[Working data Boundary: Start]

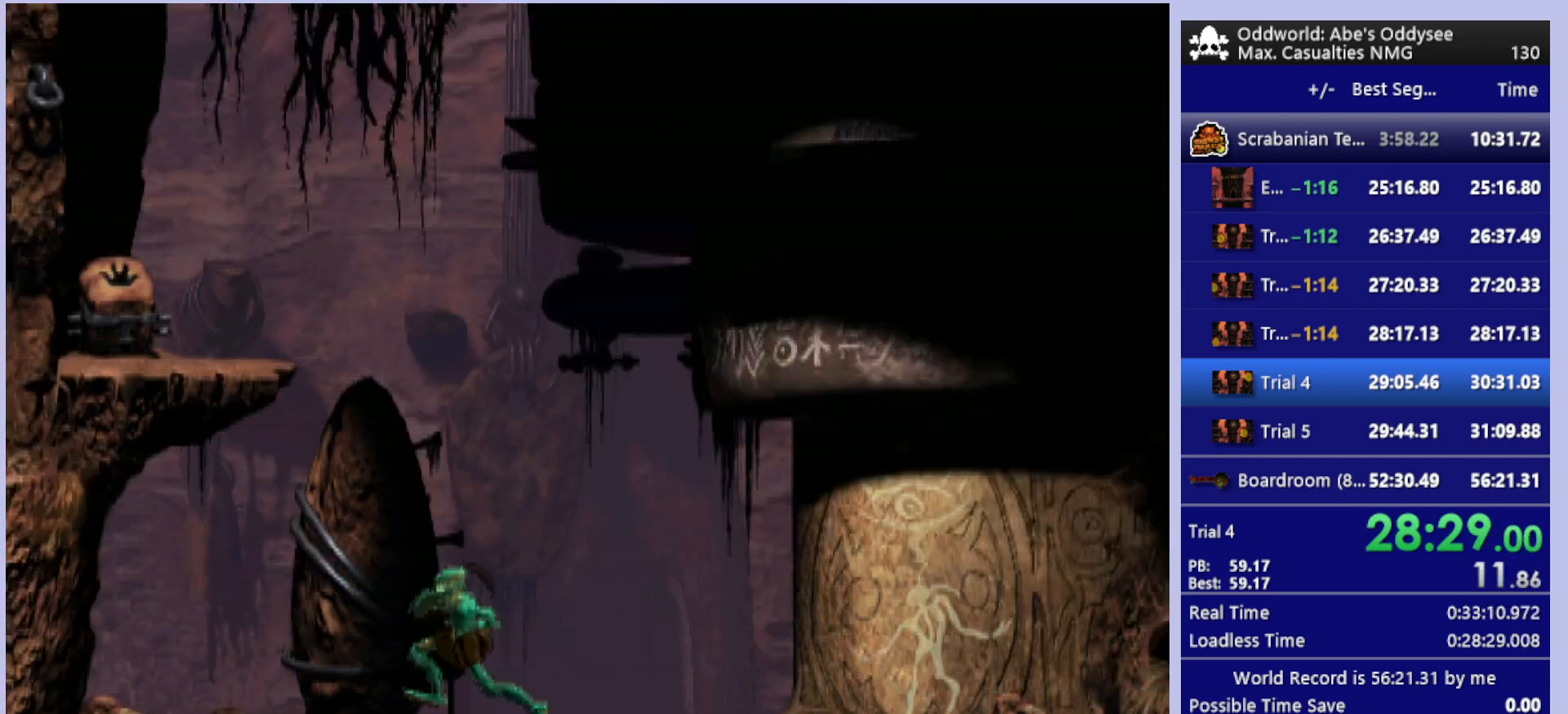
{"buttons": ["R1", "DPAD_LEFT"], "left_stick": "center", "events": [[200, "TRIANGLE", "up"], [500, "DPAD_UP", "up"]]}
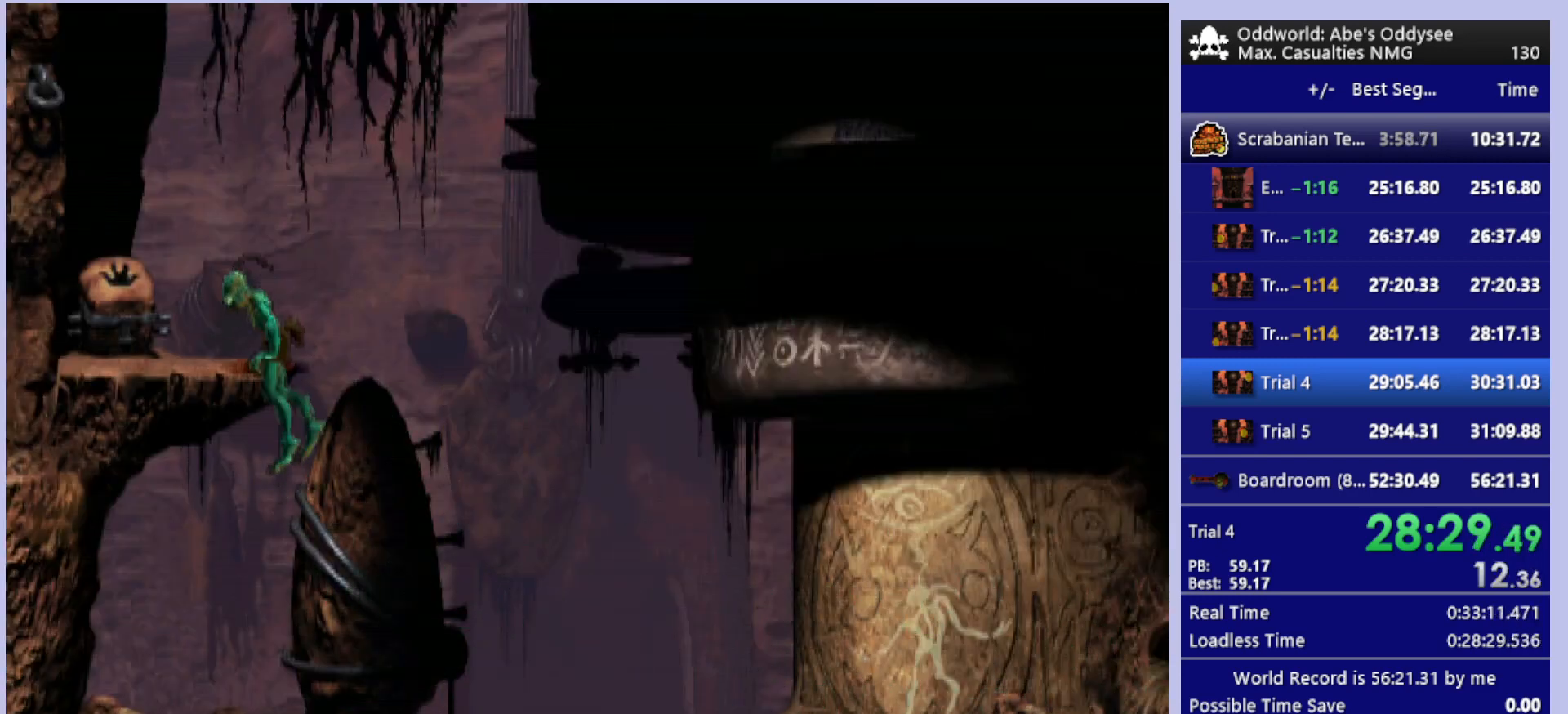
{"buttons": ["DPAD_LEFT"], "left_stick": "center", "events": [[67, "R1", "up"]]}
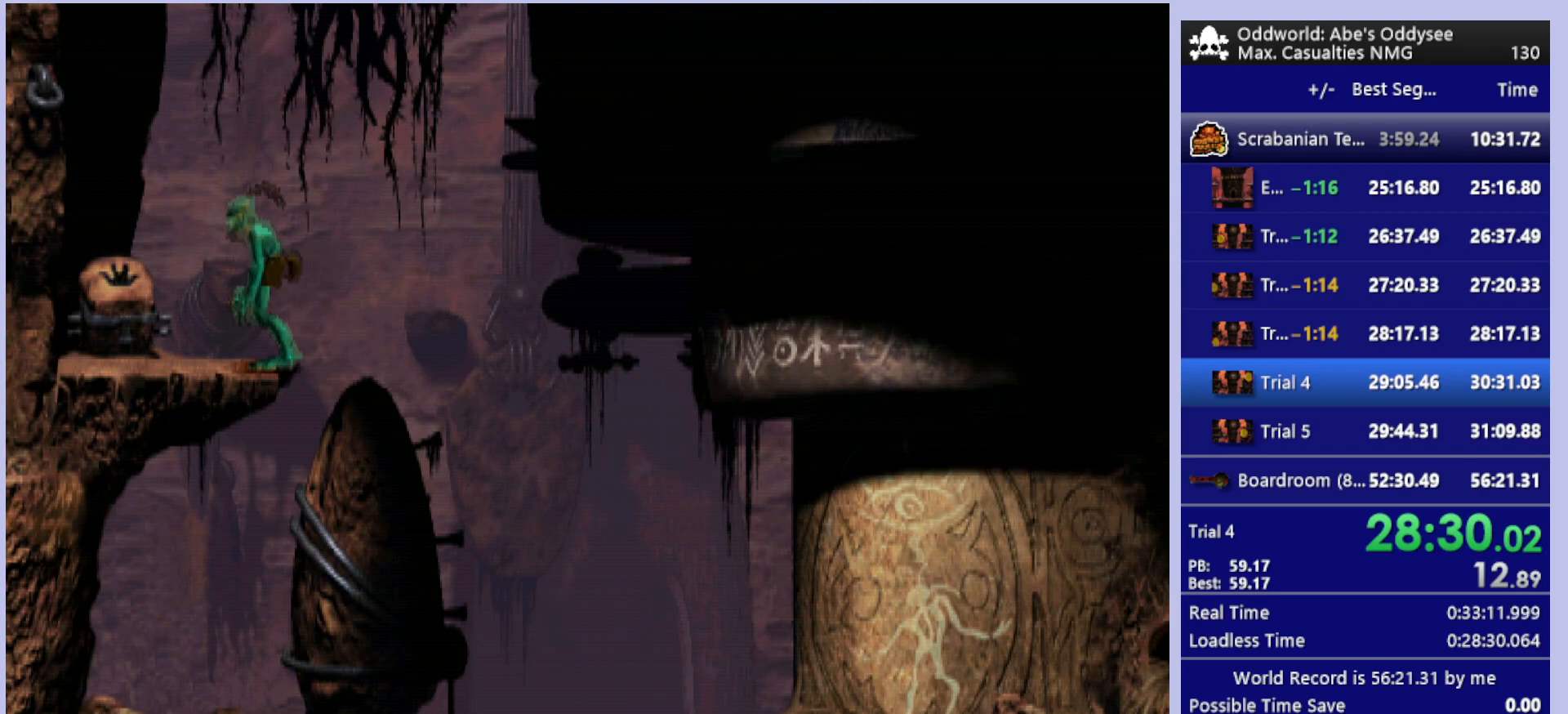
{"buttons": [], "left_stick": "center", "events": [[367, "DPAD_LEFT", "up"]]}
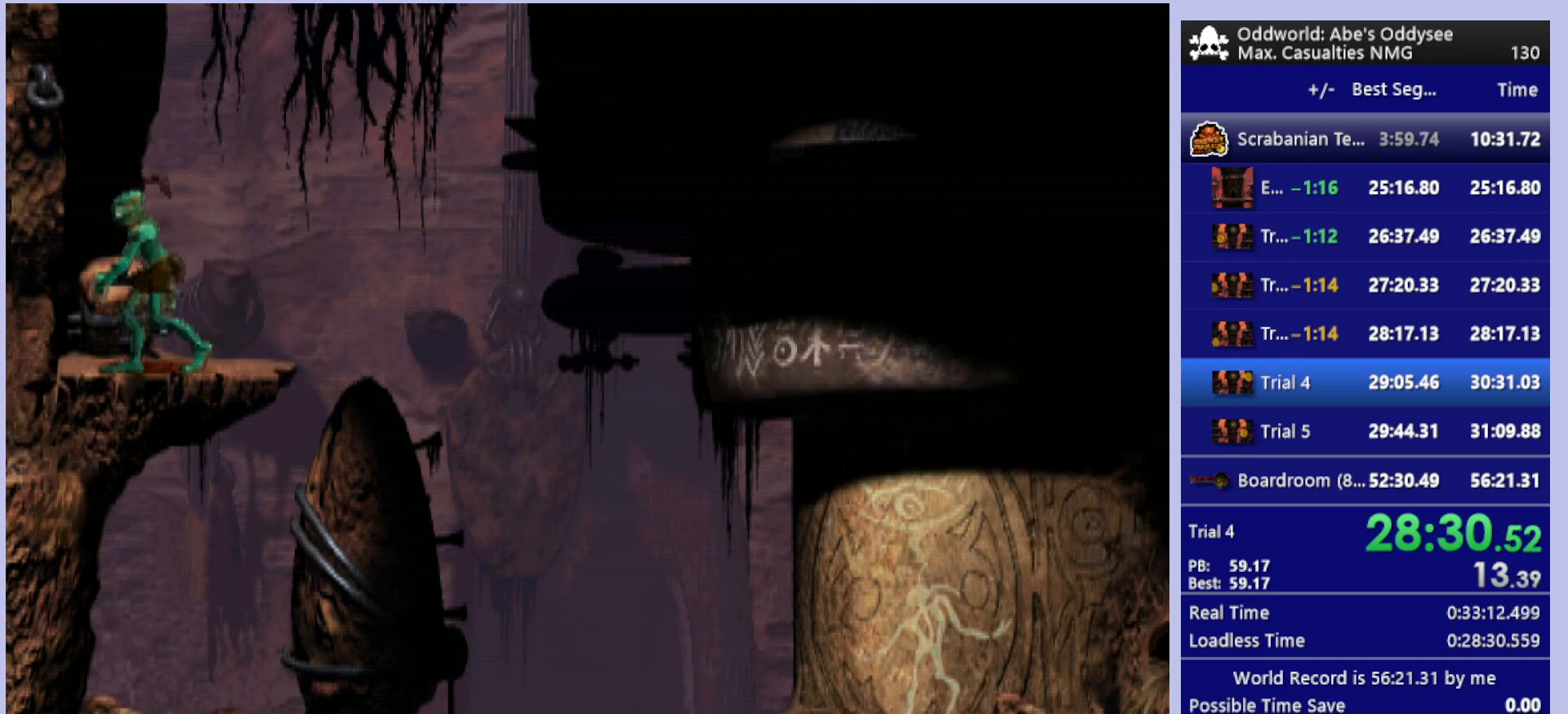
{"buttons": ["DPAD_UP"], "left_stick": "center", "events": [[67, "DPAD_UP", "down"]]}
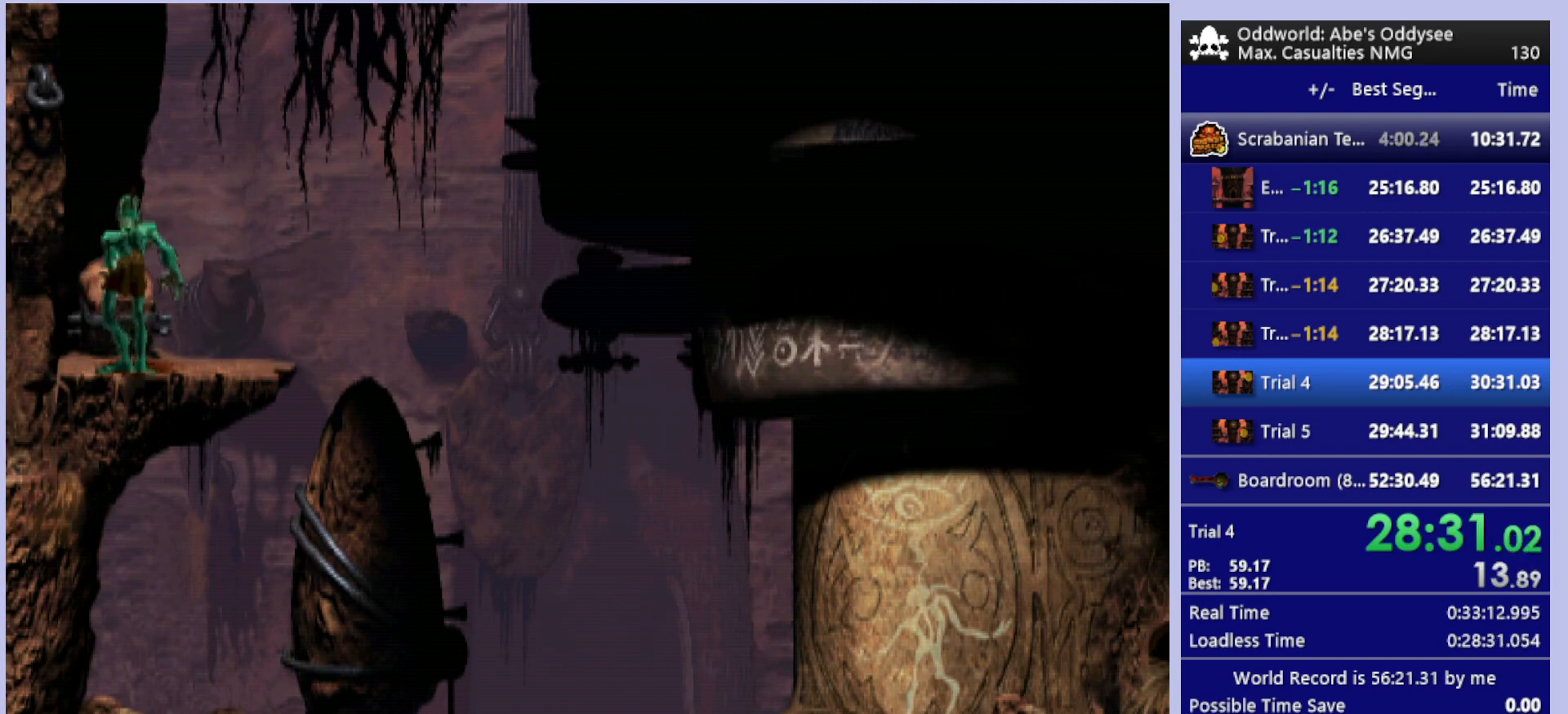
{"buttons": [], "left_stick": "center", "events": [[100, "DPAD_UP", "up"]]}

[Working data Boundary: End]

> Work order:
Start at the top line above and repeat the records verbatim, leaving images out.

> Worked solution:
{"buttons": ["R1", "DPAD_LEFT"], "left_stick": "center", "events": [[200, "TRIANGLE", "up"], [500, "DPAD_UP", "up"]]}
{"buttons": ["DPAD_LEFT"], "left_stick": "center", "events": [[67, "R1", "up"]]}
{"buttons": [], "left_stick": "center", "events": [[367, "DPAD_LEFT", "up"]]}
{"buttons": ["DPAD_UP"], "left_stick": "center", "events": [[67, "DPAD_UP", "down"]]}
{"buttons": [], "left_stick": "center", "events": [[100, "DPAD_UP", "up"]]}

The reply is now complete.